O tempo refrescou. Calamo-nos algum
tempo. O mar, atrás das folhagens, suspirava, enfim doce e
tranquilo. O vento soprava, o sol se deitou. Dois corvos da tarde
passaram sobre nós, e suas asas assobiaram como se estivessem
rasgando uma peça de seda — digamos, a combinação de seda de uma
cantora.
O crepúsculo caía como uma poeira
dourada, que se espalhava pelo rádio. A franja louca de Madame
Hortência pegou fogo, e agitou-se na brisa da tarde como se quisesse
voar para incendiar as cabeças vizinhas. Seu colo descoberto pela
metade, seus joelhos abertos, enfeados pela idade, as rugas de seu
pescoço, suas sapatilhas desbeiçadas, tudo se cobriu de ouro.
Nossa velha sereia teve um arrepio. Tendo
fechado ao meio seus olhinhos avermelhados pelo vinho e pelas
lágrimas, olhou ora para mim, ora para Zorba, que de lábios secos
acompanhava enlevado os movimentos de seu seio. Escurecera. Ela
olhava para nós dois com um ar interrogador, esforçando-se para
adivinhar qual era o seu Canavarro.
— Bubulina — arrulhou apaixonadamente
Zorba, apoiando seu joelho contra o dela. — não há nem Deus nem
Diabo, não dê confiança. Erga sua cabecinha, apóie sua mãozinha
na face e cante para nós. Viva a vida, e a morte que vá para o
inferno!...
Zorba estava aceso. Enquanto sua mão
esquerda torcia os fios do bigode, a mão direita passeava sobre a
cantora embriagada.
Falava aos arrancos e seus olhos estavam
lânguidos. Certamente não era essa velha mumificada e rebocada que
ele via diante de si, mas toda a “espécie fêmea” como era seu
hábito de chamar as mulheres.
Desaparecida a individualidade, o rosto
apagava-se. Jovem ou decrépita, bela ou feia, eram variantes sem
importância. Atrás de cada mulher estava austero, sagrado, cheio de
mistério, o rosto de Afrodite.
Este era o rosto que Zorba via, era este
que ele desejava e ao qual falara; Madame Hortência não era senão
uma máscara efêmera e transparente que Zorba arrancava para beijar
a boca eterna.
— Levante seu pescoço de neve, meu
tesouro — retomou ele com voz súplice e arquejante. — levante
seu pescoço de neve, e solte sua canção!
A velha cantora apoiou a face na mão
gorducha, gasta no tanque de lavar, e seu olhar se fez langoroso.

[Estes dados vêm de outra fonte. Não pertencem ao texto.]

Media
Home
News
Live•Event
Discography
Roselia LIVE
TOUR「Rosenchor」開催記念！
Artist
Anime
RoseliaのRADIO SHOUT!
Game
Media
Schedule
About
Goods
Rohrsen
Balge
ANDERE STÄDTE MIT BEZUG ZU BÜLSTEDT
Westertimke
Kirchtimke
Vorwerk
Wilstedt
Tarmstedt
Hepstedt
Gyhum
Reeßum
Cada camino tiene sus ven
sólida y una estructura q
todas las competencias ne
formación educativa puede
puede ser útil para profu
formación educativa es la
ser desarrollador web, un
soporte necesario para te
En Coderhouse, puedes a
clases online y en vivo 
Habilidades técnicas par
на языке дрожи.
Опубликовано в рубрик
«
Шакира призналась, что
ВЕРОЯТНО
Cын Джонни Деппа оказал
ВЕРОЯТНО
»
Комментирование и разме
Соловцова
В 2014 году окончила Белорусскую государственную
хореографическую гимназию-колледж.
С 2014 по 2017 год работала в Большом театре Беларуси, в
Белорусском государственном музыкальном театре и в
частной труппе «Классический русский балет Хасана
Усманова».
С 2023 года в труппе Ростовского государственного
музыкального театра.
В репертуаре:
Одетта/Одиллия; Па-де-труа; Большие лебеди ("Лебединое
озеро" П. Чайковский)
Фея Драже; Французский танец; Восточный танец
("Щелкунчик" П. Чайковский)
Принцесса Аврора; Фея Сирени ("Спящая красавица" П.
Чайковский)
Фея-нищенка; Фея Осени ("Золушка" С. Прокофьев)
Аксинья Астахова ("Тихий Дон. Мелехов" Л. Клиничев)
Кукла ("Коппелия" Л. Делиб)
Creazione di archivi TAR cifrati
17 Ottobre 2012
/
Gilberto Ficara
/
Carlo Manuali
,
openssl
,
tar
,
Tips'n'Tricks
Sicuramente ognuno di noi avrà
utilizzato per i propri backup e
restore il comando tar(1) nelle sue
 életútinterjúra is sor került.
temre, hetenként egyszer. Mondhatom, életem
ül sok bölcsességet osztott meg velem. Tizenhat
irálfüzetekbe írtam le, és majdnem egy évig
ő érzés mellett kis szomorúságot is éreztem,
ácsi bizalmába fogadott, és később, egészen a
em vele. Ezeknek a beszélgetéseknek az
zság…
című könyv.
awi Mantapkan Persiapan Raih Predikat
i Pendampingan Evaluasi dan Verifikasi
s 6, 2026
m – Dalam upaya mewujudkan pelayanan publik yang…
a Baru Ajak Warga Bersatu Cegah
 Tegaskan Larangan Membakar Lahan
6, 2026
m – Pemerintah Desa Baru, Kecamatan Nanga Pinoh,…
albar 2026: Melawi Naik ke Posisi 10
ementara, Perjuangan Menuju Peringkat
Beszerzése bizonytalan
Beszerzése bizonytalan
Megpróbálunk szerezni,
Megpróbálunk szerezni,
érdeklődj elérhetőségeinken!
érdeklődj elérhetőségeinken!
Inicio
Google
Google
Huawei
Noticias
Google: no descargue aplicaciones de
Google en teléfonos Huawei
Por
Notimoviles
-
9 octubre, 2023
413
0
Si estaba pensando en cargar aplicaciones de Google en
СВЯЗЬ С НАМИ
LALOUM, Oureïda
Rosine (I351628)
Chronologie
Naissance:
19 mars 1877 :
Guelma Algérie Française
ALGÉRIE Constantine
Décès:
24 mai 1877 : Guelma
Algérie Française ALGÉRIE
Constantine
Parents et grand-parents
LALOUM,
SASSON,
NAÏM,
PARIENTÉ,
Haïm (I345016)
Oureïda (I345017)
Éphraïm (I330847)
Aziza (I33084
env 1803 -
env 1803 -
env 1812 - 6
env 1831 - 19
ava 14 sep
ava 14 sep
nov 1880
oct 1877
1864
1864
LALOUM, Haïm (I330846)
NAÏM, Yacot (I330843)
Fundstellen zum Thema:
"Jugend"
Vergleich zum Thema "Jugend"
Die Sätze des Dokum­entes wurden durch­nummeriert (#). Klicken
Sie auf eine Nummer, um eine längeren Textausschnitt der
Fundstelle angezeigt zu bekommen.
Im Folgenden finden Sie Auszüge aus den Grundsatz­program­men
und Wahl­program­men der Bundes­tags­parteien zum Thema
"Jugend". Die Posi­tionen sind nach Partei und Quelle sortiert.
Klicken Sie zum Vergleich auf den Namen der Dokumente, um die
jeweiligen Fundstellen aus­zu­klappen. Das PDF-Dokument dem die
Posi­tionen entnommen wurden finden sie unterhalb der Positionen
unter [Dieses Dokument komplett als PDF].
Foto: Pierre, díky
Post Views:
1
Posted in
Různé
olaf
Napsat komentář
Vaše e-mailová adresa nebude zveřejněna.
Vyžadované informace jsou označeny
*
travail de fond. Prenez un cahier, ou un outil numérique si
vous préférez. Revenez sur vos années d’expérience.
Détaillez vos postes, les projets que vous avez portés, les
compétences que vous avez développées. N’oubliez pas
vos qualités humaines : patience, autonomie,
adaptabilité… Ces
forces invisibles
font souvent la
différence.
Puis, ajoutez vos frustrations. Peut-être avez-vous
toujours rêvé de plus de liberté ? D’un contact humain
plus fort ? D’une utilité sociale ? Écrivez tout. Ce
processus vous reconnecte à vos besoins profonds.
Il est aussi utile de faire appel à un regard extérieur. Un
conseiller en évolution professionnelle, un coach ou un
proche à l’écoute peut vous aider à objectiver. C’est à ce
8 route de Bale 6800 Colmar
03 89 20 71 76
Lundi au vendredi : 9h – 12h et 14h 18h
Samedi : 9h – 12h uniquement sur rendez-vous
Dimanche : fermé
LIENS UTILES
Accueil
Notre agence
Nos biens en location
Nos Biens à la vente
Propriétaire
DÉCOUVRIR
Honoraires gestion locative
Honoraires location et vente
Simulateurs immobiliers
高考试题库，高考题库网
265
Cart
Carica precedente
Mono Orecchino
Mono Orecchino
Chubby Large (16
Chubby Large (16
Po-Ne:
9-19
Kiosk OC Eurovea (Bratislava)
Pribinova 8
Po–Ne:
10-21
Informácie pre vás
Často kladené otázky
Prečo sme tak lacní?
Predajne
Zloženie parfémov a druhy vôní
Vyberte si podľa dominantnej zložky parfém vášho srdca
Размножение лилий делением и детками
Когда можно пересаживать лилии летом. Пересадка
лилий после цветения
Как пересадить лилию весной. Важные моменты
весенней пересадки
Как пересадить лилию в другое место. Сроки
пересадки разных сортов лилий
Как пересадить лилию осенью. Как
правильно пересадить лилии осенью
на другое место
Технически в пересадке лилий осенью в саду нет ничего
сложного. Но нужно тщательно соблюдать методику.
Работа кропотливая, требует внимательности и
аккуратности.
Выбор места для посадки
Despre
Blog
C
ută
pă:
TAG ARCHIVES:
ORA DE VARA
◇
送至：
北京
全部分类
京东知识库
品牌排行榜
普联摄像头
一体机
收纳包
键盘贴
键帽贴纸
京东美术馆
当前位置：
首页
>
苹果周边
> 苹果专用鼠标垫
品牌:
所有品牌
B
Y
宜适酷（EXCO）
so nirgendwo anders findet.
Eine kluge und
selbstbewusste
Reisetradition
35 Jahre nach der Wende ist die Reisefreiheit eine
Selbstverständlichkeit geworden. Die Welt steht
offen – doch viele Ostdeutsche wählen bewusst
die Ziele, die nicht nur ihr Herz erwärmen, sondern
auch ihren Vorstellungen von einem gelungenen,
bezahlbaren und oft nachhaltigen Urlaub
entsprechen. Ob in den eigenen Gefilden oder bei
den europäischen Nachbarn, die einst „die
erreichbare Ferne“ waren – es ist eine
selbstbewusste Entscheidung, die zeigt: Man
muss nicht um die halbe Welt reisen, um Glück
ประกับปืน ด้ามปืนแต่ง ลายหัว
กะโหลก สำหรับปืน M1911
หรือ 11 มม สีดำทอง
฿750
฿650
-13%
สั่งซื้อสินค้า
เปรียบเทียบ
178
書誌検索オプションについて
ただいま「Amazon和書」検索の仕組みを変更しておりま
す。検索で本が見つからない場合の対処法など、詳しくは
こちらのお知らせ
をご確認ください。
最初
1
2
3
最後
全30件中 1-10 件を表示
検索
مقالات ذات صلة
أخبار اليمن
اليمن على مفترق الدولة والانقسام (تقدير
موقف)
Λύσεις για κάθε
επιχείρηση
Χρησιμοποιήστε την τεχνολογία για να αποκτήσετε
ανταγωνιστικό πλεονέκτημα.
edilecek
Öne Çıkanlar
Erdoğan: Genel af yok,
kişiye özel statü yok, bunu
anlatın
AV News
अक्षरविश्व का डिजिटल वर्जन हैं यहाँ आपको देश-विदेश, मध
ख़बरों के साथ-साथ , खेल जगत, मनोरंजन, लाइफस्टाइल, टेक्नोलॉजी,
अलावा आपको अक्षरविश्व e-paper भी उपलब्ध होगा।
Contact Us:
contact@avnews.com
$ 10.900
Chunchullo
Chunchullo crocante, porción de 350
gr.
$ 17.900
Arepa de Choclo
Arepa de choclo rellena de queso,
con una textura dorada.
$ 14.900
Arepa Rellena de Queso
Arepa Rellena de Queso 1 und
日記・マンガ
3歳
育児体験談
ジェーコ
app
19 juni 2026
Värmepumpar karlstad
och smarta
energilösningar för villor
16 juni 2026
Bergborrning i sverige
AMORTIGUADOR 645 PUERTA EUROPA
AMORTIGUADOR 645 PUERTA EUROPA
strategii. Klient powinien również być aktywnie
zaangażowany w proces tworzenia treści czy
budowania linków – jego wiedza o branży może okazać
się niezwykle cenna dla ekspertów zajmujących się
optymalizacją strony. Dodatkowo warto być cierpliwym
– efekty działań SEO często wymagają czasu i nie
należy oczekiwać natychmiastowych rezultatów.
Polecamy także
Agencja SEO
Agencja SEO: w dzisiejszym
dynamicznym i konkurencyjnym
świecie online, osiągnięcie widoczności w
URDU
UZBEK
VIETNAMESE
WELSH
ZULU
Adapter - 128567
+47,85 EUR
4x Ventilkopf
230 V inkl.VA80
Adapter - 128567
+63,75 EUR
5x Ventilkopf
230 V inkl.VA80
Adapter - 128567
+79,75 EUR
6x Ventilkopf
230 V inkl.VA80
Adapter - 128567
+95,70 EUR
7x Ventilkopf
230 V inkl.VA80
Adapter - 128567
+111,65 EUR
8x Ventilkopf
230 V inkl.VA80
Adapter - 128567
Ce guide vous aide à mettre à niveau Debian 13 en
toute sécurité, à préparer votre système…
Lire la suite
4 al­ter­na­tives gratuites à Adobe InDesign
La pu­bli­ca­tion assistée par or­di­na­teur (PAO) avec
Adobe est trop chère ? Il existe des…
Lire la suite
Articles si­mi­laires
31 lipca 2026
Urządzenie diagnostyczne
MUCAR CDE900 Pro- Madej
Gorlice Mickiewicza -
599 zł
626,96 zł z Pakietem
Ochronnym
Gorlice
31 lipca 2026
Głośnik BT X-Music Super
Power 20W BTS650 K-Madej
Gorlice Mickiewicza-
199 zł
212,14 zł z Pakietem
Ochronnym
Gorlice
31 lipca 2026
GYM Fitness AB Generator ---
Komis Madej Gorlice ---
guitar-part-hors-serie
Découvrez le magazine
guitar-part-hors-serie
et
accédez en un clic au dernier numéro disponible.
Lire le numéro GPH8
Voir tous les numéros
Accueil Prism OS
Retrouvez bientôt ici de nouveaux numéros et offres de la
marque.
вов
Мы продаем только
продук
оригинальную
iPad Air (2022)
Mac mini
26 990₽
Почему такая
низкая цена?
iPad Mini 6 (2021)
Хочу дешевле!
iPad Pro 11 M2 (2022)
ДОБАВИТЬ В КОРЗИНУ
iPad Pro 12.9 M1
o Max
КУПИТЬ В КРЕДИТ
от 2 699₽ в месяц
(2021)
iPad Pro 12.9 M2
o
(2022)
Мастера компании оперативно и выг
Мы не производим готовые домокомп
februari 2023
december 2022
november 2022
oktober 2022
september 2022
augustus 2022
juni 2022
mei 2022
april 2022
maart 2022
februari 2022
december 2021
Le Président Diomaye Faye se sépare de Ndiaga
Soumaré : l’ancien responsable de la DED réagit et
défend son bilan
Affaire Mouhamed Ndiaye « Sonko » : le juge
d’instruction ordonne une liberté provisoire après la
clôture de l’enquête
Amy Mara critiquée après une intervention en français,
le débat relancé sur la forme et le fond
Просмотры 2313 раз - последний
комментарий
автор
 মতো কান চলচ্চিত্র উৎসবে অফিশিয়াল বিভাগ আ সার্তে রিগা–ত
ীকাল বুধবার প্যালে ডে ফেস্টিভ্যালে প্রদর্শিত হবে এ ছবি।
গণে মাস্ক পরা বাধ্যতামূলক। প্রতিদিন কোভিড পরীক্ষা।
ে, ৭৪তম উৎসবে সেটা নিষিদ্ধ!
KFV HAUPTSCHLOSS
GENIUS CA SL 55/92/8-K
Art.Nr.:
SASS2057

Deixou escapar um grito selvagem e triste e começou sua canção
preferida, mil vezes repetida, olhando para Zorba — ele já havia
escolhido — com os olhos opacos e semicerrados: No fim de meus
dias... Por que te encontrei ... (Au fin de mes jours — Pourquoi
t’ai-je rencontré...)
Zorba pulou, foi buscar o santuri.
Sentou-se na terra à turca, despiu o instrumento e levantou suas
manoplas.
— Oh! Oh! — bramiu ele, — pega uma
faca e me degola, minha Bubulina!
Quando a noite começou a cair, e a
estrela da noite surgiu no céu, quando se levantou alegre e cúmplice
a voz do santuri, Madame Hortência, empanturrada de galinha, arroz,
amêndoas grelhadas e vinho, pendurou-se pesadamente sobre os ombros
de Zorba e suspirou. Esfregou-se levemente em seus flancos ossudos,
gemeu e suspirou mais uma vez.
Zorba me fez um sinal e sussurrou: —
Ela está no ponto, patrão. Cai fora!